Still, Franta had fears and vulnerabilities that the boys did not know about. They did not know about the heartbreak he experienced when he proposed marriage to a woman named Lucy, hoping to save her from the transports. Lucy accepted his proposal, but Franta’s mother convinced Lucy to break off the engagement, believing this was the wrong time and place to marry. Lucy was later transported with her parents, and Franta was unable to forgive his mother for years. The boys also didn’t know how much Franta feared for them, how at night he would break down and cry silently as he wondered what would happen to them the next day.

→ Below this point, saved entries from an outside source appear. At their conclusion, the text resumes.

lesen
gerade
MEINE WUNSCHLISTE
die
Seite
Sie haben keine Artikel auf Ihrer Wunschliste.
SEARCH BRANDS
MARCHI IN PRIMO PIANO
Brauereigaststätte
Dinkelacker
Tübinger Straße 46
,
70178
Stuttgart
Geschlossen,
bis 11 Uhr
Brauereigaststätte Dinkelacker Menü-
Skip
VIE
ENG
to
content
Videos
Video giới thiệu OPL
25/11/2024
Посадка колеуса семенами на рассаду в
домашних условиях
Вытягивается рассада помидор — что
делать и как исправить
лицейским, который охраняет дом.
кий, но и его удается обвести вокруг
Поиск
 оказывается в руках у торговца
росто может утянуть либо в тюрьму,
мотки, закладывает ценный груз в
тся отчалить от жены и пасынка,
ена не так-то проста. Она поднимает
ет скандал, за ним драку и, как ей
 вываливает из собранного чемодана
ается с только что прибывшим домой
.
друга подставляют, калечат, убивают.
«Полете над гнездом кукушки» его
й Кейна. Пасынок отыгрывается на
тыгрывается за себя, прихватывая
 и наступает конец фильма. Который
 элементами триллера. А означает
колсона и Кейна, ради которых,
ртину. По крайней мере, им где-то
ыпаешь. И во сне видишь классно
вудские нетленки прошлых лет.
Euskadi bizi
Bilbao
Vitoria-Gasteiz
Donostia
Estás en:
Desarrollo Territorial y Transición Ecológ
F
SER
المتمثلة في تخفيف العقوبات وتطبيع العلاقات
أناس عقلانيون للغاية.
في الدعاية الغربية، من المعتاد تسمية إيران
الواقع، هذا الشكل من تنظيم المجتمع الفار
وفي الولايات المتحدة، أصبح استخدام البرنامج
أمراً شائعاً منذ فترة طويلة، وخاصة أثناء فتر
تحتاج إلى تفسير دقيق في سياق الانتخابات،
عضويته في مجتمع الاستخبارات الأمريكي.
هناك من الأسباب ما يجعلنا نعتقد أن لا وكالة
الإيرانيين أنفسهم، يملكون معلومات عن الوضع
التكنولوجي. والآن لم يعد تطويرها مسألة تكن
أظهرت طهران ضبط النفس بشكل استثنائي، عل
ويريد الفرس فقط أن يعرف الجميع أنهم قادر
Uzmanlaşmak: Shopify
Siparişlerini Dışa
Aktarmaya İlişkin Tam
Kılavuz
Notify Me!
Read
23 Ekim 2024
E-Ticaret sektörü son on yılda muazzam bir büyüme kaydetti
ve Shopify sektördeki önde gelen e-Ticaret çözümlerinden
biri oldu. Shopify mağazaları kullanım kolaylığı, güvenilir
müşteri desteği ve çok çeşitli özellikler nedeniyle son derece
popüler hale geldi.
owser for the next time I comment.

A creative life developed in Room 7; they were the first home to produce plays, and two literary magazines, Rim Rim and Nesar were created and circulated. A sense of community developed among the boys of Room 7, and deep friendships were forged. When some of the boys had to leave on a transport, there was a profound sorrow when they had to say good-bye and the entire community felt the losses.
In September 1944, Franta was assigned to a transport. The night before he left, Franta said good-bye to the boys in Room 7; the scene was poignantly described by Pavel Weiner in his diary. Franta was sent to Auschwitz, where he learned that his family was dead, as were most of the children. He vowed he would live to see the Nazis defeated. In January, Franta was placed on a death march to a work camp called Blechhammer. As the Russians approached, the Nazis abandoned the camp, and Franta walked out of the camp to search for food. He was discovered by some Russian soldiers, who sent him to a repatriation center in Czestochowa. He later became a civilian assistant to an officer for the remainder of the war.
After the war, Franta worked hard to get properties back from the 24 relatives he lost during the war. He returned to his hometown of Brno and later married a woman who had lost her husband in the war. They immigrated to America in 1947, and Franta found work in a business that produced malt for breweries. Though he initially did not know anything about this industry, he learned quickly and became a successful businessman in the malt business and later the paper export business.
Franta died in 2013, and the surviving boys of Room 7 remember to this day how he profoundly touched their lives. Franta put forth tremendous effort to provide order, stability and compassion to these young boys, and their bond with him and with one another remained strong many decades later.